Saturday, March 21, 2020

‘By 1928, Soviet Workers and Peasants Were Saying They’d Lived Better Under the Tsar,’ Historian Says

Paul Goble

            Staunton, March 16 – “By 1928, Russian workers and peasants knew they had lived better under the tsars,” and they were prepared to say this publicly, historian Vladimir Lavrov says. What is especially important is that their comments were passed onto Stalin unedited because in the 1920s, he wanted to know the truth.

            Lavrov, who works at the Institute of Russian History, includes this information in his new book, The Peasant Was Confused. How Lenin and Spiridonova Involved the Peasants in the October Revolution (in Russian, Moscow, 2019) which draws on his work as the compiler of the 1928 volume on Lubyanka to Stalin, a collection of what the NKVD was telling him.

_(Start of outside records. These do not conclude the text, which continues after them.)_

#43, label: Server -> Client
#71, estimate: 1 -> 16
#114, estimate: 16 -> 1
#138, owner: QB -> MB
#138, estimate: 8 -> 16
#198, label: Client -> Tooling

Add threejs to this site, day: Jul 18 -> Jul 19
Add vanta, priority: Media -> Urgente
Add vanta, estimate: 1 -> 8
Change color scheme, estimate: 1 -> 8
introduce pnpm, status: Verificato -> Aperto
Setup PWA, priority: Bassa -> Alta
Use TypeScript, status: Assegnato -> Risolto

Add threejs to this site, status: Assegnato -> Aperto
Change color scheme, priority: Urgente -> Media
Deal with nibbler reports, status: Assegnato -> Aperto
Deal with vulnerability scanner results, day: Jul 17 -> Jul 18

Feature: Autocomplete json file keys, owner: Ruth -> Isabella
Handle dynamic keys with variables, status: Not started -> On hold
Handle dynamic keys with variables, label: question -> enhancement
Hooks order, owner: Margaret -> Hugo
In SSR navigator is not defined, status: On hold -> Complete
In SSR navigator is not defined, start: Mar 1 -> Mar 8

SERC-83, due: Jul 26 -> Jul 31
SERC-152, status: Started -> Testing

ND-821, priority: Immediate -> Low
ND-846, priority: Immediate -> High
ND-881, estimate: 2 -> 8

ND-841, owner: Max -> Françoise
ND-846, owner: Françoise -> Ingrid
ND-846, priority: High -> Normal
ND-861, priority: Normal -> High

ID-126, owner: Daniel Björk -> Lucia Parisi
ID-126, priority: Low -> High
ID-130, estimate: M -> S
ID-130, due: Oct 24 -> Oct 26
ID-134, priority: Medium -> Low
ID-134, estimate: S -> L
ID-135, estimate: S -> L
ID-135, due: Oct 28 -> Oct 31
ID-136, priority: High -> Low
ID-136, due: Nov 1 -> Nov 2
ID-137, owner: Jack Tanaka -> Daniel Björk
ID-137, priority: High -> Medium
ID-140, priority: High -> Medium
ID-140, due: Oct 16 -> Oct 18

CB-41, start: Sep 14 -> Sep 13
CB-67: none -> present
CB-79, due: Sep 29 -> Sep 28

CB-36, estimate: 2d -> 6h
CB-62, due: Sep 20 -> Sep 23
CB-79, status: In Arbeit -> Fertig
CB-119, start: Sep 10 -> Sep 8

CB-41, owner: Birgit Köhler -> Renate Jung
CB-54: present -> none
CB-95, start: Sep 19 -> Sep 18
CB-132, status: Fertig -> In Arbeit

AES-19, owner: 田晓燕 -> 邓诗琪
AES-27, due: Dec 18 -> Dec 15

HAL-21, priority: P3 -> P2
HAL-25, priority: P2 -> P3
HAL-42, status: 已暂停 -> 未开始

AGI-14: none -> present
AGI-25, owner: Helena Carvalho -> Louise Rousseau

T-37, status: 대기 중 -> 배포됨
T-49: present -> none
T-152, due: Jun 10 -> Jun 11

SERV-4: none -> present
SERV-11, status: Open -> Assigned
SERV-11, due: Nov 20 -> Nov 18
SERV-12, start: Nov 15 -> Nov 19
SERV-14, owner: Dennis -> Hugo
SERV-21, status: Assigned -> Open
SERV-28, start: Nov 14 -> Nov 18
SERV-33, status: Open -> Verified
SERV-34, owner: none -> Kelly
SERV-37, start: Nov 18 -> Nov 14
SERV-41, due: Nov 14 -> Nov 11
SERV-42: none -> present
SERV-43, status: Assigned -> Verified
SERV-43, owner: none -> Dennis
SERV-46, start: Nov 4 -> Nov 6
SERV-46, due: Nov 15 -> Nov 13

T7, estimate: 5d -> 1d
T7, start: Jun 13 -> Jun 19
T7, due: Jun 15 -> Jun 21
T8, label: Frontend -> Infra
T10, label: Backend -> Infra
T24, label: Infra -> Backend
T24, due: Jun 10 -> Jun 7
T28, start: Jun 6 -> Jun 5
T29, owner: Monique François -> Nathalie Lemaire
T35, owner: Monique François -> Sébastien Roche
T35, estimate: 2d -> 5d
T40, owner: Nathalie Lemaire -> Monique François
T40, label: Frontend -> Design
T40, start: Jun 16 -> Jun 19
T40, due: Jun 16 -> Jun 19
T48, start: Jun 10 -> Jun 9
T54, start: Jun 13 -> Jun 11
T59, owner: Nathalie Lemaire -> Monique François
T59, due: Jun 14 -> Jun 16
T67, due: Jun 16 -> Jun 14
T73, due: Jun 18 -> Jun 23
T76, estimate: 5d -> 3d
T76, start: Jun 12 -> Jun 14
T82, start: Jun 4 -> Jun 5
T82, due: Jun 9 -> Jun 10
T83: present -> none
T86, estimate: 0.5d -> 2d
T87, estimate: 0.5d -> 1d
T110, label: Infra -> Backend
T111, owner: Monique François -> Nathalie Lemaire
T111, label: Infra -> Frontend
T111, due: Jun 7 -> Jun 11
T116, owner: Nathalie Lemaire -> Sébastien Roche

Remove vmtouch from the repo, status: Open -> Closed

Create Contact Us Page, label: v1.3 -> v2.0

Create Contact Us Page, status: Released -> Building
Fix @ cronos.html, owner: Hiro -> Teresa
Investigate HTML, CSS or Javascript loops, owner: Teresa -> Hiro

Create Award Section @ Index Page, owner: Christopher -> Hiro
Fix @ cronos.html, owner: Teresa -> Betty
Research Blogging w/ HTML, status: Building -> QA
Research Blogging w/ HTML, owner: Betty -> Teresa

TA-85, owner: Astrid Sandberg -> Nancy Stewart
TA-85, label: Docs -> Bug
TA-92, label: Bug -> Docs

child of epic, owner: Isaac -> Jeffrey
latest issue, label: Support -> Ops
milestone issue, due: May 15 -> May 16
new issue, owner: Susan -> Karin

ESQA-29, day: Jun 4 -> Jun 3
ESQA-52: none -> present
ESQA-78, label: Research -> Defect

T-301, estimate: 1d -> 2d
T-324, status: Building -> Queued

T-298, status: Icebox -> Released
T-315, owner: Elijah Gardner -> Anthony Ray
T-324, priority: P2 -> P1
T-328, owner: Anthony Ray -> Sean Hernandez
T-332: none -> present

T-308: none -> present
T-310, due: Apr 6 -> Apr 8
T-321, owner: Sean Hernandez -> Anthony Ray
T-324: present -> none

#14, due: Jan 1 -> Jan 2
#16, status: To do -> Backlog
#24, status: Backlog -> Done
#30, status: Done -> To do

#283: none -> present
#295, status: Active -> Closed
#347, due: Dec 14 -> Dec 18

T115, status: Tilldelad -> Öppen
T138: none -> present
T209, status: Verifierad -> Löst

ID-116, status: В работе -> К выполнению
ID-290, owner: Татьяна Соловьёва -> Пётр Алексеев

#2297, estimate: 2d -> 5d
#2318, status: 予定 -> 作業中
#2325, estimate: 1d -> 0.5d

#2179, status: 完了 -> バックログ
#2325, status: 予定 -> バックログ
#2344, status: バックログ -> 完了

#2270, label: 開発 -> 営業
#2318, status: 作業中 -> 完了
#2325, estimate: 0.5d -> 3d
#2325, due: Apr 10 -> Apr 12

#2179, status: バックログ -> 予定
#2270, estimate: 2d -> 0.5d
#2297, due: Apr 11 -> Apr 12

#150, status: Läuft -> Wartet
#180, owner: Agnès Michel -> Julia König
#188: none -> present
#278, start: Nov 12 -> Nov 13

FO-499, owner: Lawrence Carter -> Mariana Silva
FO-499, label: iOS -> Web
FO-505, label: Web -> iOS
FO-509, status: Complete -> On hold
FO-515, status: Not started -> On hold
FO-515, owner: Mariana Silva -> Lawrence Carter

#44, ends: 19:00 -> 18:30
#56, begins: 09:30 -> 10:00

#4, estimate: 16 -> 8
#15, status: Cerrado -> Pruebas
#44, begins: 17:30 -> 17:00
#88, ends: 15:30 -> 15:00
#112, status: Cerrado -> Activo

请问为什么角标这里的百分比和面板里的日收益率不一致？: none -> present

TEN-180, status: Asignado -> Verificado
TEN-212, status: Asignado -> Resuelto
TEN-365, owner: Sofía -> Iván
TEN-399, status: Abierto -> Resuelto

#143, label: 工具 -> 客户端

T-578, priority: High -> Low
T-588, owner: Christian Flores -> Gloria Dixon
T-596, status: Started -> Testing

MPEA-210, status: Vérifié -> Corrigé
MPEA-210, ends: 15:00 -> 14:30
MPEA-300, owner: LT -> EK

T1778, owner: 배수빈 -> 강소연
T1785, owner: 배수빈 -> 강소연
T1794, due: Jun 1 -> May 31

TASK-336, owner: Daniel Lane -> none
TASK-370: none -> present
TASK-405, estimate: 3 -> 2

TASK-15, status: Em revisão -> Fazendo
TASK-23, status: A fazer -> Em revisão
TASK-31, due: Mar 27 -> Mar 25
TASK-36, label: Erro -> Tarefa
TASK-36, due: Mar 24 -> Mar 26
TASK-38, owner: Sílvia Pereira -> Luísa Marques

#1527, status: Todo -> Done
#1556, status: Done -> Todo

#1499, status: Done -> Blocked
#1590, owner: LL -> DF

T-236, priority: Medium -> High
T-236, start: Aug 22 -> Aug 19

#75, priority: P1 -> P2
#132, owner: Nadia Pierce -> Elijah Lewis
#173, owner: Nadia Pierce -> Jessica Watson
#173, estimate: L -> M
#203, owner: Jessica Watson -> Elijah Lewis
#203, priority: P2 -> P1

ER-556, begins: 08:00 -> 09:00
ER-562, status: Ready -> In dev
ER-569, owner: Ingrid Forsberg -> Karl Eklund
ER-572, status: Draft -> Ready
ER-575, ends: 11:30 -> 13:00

            In an interview about his research, Lavrov says that it is heavily based on the NKVD files of the investigation into Left SR leader Mariya Spiridonova, files he is the first historian to see (           

            He says he gained access to this file because he went right to the top of the security agency. Had he asked anyone lower down, Lavrov says, he is certain that he would have been refused. Among the documents he was able to examine was her declaration to the secret department of the NKVD running to more than 100 pages.

            In it, Lavrov says, Spiridonova described what really happened to the party of the Left SRs and to herself personally. Everything turns out to have been not as it was presented to us in Soviet textbooks and monographs on history. Thus, she was accused to plotting to kill Stalin in Moscow at a time when he was in prison in another city.

            The historian argues that the Left SR leader “doesn’t need rehabilitation; she needs understanding.”

            Perhaps the most important thing he says in his interview concerns the monthly secret reports of the NKVD to Stalin that described accurately and in detail what Soviet citizens thought including their increasingly negative views of the Soviet state and its leaders including Stalin personally.

            “Stalin in the 1920s demanded the truth,” Vlasov says. “As a politician, he needed to know what was really happening in the country. And he was told” including about the negative attitudes of the peasants and workers toward the Soviet system. They were saying by 1928 that their lives had been better “under the tsars.”

            That undoubtedly provided the Soviet leader with yet another reason to move quickly toward mass collectivization and industrialization lest such attitudes in  a still overwhelmingly peasant country lead to a direct challenge to the communists.